A woman from Jackson Heights, collapsed while out partying inside an illegal Queens after-hours club, orders decided to drag her into a backroom instead of calling 911.
According to the woman’s family, after being left in the backroom for hours and no one checking on her, the woman sadly passed away.
Stephanie Quinones was celebrating her 35th birthday at the unnamed nightspot on 49th Street in Astoria on July 31 when she suddenly passed out.
Shocking footage retrieved by investigators, show bystanders slapping Quinones in the face, to apparently revive her. However, Quinones didn’t come to and the workers then proceeded to drag her by her arms across the dance floor.
The bartender at the club, which does not have a liquor license, sent a picture of an unconscious Quinones to her mom in Florida. Then the bartender began texting Quinones’ sister, Jasmine Gonzalez, who lives in the Bronx.
“Come get your drunk sister,” Gonzalez said she was told.
Gonzalez said, “I didn’t realize how dire the situation was and ended up getting there about two hours later. I then called 911 when I saw her like that. Club employees fled and locked me inside. That’s when I found my sister laying lifeless and realized she was dead.”
“I was doing compressions on a dead person,” Gonzalez said. “Everyone left me alone. No one even had the decency to stay.”
“I stepped outside to wave the ambulance over, then went back inside to my sister. Then I noticed by the time the first responders made it down the block, workers had locked the club’s door,” Gonzalez continued to recount. “They all left because they did not want to be the one there when the cops got called.”
Quinones was taken to Mt. Sinai Hospital after paramedics arrived. The NYPD said they were investigating a person declared dead on arrival at the location of the club on that night, although they did not identify Quinones by name.
“Someone would still have their mother if they just called 911,” said Gonzalez. “The thing that hurts me the most is, not only did they not call 911, but it was cruel to have me go over there, giving me hopes that she was alive.”
Adding to their grief, Quinones’ family and friends said they later found video on social media showing her lifeless on the dance floor.
“These Instagrammers are circulating all this sh-t,” family friend and activist Talea Wufka said. “They’re all taking video, so they do everything but call 911.”
Gonzalez said she believes her sister was already dead when the video was taken.
“She didn’t have any reaction at all in the video,” she said. “Usually people have a reaction.”
Meanwhile, residents and local businesses said they have been terrorized by the club, which is open throughout the night and into the early morning.
“If it’s an illegal establishment, this is the end result,” Wufka said. “They didn’t want police, they didn’t want an ambulance, because they didn’t want their illegal activities to be exposed.”
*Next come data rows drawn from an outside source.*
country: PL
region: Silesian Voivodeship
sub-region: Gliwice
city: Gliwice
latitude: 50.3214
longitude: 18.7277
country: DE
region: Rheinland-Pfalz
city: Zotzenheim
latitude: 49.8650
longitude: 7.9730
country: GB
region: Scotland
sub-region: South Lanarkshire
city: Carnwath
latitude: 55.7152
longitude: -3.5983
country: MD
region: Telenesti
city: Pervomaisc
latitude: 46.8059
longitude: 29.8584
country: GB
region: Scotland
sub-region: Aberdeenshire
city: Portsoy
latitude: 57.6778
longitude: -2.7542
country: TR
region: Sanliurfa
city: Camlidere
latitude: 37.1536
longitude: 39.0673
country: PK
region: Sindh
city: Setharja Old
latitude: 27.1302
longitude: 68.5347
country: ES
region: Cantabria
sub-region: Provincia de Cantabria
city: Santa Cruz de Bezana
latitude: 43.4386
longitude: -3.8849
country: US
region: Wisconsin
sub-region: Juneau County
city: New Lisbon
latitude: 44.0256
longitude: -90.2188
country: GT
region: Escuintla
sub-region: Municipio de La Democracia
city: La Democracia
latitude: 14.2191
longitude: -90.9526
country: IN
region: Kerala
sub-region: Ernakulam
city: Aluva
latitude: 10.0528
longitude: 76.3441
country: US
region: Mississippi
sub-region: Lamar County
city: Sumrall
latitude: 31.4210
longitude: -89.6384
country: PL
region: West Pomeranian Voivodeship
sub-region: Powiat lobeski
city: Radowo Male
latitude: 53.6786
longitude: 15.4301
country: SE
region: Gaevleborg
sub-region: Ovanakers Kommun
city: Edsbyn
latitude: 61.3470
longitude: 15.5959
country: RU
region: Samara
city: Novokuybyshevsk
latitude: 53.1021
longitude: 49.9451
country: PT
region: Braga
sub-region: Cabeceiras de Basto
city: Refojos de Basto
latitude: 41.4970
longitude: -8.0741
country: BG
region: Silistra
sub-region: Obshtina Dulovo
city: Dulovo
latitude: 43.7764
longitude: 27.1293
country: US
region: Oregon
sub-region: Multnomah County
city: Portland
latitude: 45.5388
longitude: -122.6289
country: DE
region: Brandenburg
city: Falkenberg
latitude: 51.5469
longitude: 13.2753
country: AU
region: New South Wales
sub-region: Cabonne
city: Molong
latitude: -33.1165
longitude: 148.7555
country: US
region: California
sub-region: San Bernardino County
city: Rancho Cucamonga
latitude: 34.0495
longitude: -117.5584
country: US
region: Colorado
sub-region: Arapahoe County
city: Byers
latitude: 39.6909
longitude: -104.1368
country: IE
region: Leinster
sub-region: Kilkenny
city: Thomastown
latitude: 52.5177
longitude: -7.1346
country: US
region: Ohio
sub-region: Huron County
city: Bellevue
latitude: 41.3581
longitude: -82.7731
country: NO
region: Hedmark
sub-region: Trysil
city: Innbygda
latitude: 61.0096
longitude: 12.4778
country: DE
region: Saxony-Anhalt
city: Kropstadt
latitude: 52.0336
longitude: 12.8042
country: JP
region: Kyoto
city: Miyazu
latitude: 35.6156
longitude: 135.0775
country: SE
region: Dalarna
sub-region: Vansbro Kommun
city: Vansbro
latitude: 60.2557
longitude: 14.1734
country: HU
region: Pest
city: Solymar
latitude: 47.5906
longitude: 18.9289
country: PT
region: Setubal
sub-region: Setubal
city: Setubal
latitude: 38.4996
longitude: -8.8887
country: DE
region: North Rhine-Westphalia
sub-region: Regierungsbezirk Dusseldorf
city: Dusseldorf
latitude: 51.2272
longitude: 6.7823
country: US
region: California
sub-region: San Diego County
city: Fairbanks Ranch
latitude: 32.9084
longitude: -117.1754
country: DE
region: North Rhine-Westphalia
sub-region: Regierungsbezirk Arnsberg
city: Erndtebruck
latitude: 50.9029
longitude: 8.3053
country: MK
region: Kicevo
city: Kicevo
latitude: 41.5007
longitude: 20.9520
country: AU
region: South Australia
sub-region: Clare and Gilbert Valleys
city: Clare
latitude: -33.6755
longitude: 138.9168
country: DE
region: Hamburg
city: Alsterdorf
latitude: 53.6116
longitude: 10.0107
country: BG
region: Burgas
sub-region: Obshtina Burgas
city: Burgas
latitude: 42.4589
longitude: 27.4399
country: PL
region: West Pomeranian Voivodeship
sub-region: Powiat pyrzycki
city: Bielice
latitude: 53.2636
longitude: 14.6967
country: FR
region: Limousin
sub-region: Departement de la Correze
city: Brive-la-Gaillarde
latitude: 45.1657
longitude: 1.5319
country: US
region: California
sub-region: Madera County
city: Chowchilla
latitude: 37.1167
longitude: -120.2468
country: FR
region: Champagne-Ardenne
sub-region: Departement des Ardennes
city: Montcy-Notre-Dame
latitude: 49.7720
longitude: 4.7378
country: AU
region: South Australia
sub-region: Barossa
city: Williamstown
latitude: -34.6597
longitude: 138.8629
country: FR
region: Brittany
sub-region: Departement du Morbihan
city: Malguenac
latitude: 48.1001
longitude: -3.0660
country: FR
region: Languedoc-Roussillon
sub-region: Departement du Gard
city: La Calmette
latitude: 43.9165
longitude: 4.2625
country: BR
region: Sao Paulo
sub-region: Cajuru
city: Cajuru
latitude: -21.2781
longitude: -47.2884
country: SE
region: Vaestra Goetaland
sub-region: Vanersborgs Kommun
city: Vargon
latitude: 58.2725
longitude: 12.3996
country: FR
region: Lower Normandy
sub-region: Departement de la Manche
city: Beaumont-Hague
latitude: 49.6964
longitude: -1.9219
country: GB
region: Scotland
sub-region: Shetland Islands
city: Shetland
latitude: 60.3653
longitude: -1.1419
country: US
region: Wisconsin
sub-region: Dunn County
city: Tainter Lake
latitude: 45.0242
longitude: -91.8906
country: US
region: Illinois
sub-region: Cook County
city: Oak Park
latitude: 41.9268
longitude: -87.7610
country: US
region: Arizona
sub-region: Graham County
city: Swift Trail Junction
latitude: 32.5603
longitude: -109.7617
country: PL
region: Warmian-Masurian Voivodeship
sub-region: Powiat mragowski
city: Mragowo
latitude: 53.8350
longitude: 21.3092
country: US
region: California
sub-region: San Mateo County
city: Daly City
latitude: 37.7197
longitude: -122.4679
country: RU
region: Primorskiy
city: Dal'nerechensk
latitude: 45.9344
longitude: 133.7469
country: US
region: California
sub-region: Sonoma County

A nearby business owner who spoke anonymously for fear of retribution said the club initially said they were an insurance company when they moved in during the pandemic and then began throwing late-night booze-fests.
Quinones’ family has since started a GoFundMe campaign that has so far raised nearly $25,000.
The medical examiner said it is investigating and still working to determine the cause of Quinones’ death.